AP analysis: Economic stress up in much of nation
Cycle of rising unemployment, foreclosures and bankruptcies raising economic stress

(Source AP) California, Michigan and South Carolina suffered the most financial pain in May as unemployment, home foreclosures and bankruptcies rose, according to The Associated Press' monthly analysis of economic stress in more than 3,100 U.S. counties.

The latest results of the AP's Economic Stress Index show the worst financial crisis since the 1930s causing lingering damage even as other signs suggest the recession is winding down.
The average county's Stress score, fueled by worsening unemployment, foreclosures and bankruptcies, rose to 10 in May, from 9.7 in April.

In May 2008, the average Stress score was 6.2. The pain was lower then because the economy was still expanding. In fact, the second quarter of 2008 was the last time the economy grew.

The AP calculates a score from 1 to 100 based on each county's unemployment, foreclosure and bankruptcy rates. The higher the score, the higher the economic stress.

Under a rough rule of thumb, a county is considered stressed when its score zooms past 11. In May, 36 percent of the counties scored 11 or higher, up from 34 percent in April. But the latest reading was slightly better than February and March, when nearly 40 percent of counties were at or above that threshold.

Federal Reserve Chairman Ben Bernanke and many other economists predict the recession will end later this year. Even if it does, unemployment, foreclosures and bankruptcies are likely to keep climbing and cause further harm in many communities, economists predicted.

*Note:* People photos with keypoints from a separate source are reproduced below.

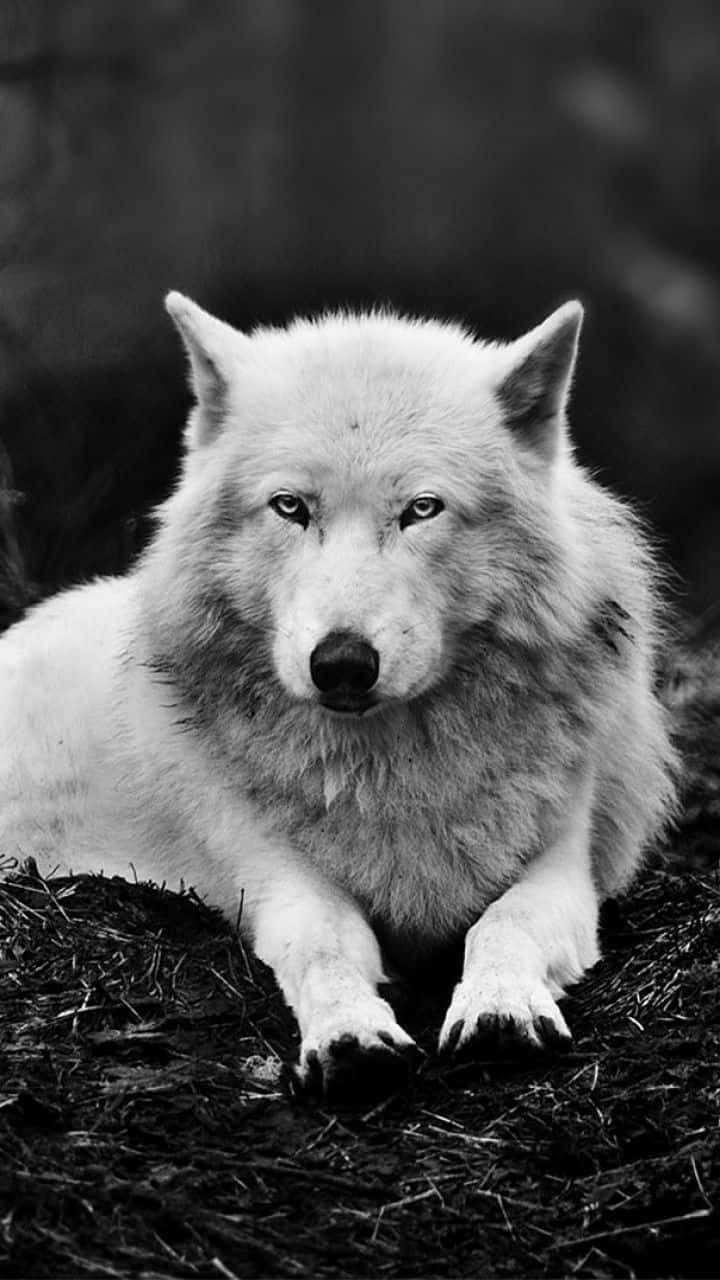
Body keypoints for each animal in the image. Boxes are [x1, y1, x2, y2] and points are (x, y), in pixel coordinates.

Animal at [0, 294, 676, 1095]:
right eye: (291, 506)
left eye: (422, 509)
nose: (343, 663)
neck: (393, 769)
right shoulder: (276, 876)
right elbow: (322, 945)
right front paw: (350, 1036)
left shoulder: (564, 864)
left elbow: (501, 924)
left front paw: (499, 1008)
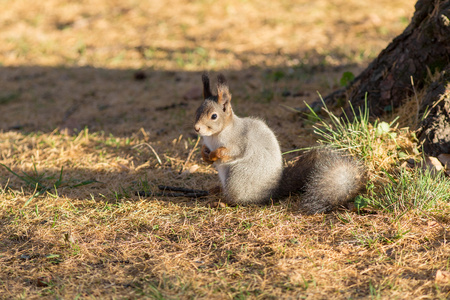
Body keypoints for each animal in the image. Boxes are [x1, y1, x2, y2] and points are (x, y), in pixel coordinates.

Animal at [193, 72, 366, 213]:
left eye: (214, 116)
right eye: (197, 111)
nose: (196, 128)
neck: (215, 135)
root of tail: (271, 192)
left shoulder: (238, 142)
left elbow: (229, 152)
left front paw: (215, 154)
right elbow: (205, 149)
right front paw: (204, 154)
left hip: (237, 178)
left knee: (240, 201)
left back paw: (223, 203)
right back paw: (216, 189)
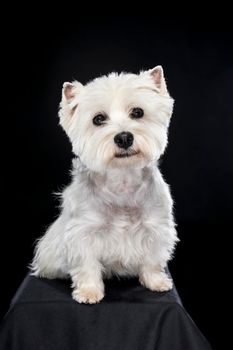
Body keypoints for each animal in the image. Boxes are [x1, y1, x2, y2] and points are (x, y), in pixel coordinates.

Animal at [30, 65, 177, 304]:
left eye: (138, 112)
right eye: (98, 119)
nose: (124, 137)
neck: (122, 180)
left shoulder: (155, 227)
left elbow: (152, 259)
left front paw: (156, 282)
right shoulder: (83, 233)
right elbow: (87, 265)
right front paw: (89, 292)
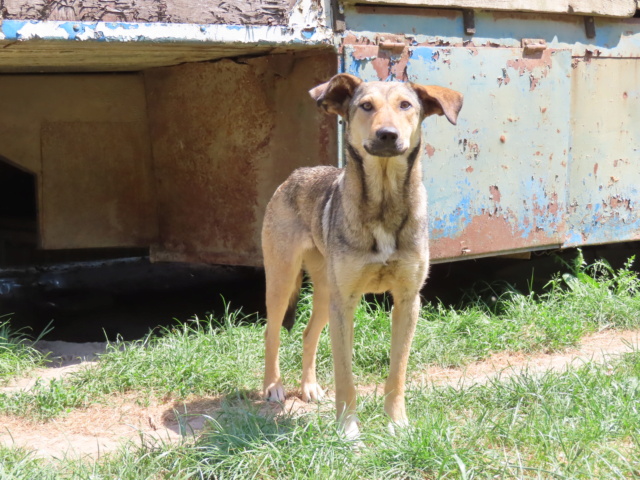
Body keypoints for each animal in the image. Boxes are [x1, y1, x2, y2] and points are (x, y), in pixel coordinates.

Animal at [262, 72, 462, 438]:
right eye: (366, 106)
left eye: (406, 105)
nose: (387, 135)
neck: (383, 201)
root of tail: (296, 174)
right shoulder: (346, 303)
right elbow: (345, 375)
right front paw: (347, 429)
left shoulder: (407, 300)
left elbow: (397, 373)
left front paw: (397, 424)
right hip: (282, 281)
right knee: (271, 334)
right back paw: (273, 387)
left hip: (326, 290)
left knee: (308, 334)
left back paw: (309, 387)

"The pain will linger well after the recession is over, making for a subdued economic recovery," said Richard Yamarone, economist at Argus Research.

Many economists say the recession eased from April to June and that the economy might start growing again as soon as the current July-to-September quarter.

Among states, California, Michigan and South Carolina showed the most economic stress in May, with their counties' scores averaging 16, 15.9 and 15, respectively, the AP analysis shows.
California has been battered by the housing bust, and Michigan has absorbed the brunt of the auto industry crisis.
"And South Carolina is a little bit of everything," said Sean Snaith, economics professor at the University of Central Florida. "Manufacturing and construction jobs have been hard hit in the state."
One common thread running through all three states is heavy jobs losses. Rising unemployment, in turn, is escalating foreclosures and bankruptcies.